[Household object change records]
▬▬▬

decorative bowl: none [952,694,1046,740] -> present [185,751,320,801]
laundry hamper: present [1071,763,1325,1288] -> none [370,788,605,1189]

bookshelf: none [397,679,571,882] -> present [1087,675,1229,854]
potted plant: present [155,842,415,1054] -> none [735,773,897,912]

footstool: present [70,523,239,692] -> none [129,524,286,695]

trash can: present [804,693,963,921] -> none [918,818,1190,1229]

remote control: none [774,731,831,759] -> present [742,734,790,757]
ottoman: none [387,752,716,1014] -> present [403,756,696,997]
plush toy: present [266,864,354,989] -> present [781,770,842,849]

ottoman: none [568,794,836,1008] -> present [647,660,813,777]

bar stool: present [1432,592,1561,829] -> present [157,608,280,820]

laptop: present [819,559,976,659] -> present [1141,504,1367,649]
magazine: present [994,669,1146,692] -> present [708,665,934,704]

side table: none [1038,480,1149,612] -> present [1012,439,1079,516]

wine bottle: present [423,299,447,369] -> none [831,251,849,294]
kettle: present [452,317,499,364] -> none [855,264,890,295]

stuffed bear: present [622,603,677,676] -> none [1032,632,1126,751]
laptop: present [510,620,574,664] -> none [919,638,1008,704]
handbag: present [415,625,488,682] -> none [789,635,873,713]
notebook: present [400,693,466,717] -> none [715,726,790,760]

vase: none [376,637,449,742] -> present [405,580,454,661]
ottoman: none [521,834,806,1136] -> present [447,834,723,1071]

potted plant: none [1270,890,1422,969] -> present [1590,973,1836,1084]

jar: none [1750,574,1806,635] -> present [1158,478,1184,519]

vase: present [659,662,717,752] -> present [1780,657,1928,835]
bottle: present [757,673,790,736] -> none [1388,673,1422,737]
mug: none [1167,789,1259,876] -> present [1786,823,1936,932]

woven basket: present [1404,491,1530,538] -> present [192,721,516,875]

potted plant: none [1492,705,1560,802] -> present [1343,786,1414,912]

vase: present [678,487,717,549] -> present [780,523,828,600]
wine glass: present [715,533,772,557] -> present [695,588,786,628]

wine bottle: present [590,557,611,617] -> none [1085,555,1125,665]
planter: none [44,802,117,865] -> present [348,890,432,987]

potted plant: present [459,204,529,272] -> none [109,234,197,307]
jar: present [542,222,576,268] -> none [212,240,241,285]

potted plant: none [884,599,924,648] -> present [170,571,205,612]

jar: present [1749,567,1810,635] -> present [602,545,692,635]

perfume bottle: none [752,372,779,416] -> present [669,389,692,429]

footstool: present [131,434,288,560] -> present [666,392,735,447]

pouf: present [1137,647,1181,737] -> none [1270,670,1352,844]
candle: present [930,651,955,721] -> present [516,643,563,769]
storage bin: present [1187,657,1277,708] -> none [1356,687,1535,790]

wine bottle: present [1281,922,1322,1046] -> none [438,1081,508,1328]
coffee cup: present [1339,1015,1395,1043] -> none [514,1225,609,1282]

▬▬▬

[Prompt]
The lines you need are those with the word "ottoman"; list them from the entries.

[Reply]
ottoman: none [387,752,716,1014] -> present [403,756,696,997]
ottoman: none [568,794,836,1008] -> present [647,660,813,777]
ottoman: none [521,834,806,1136] -> present [447,834,723,1071]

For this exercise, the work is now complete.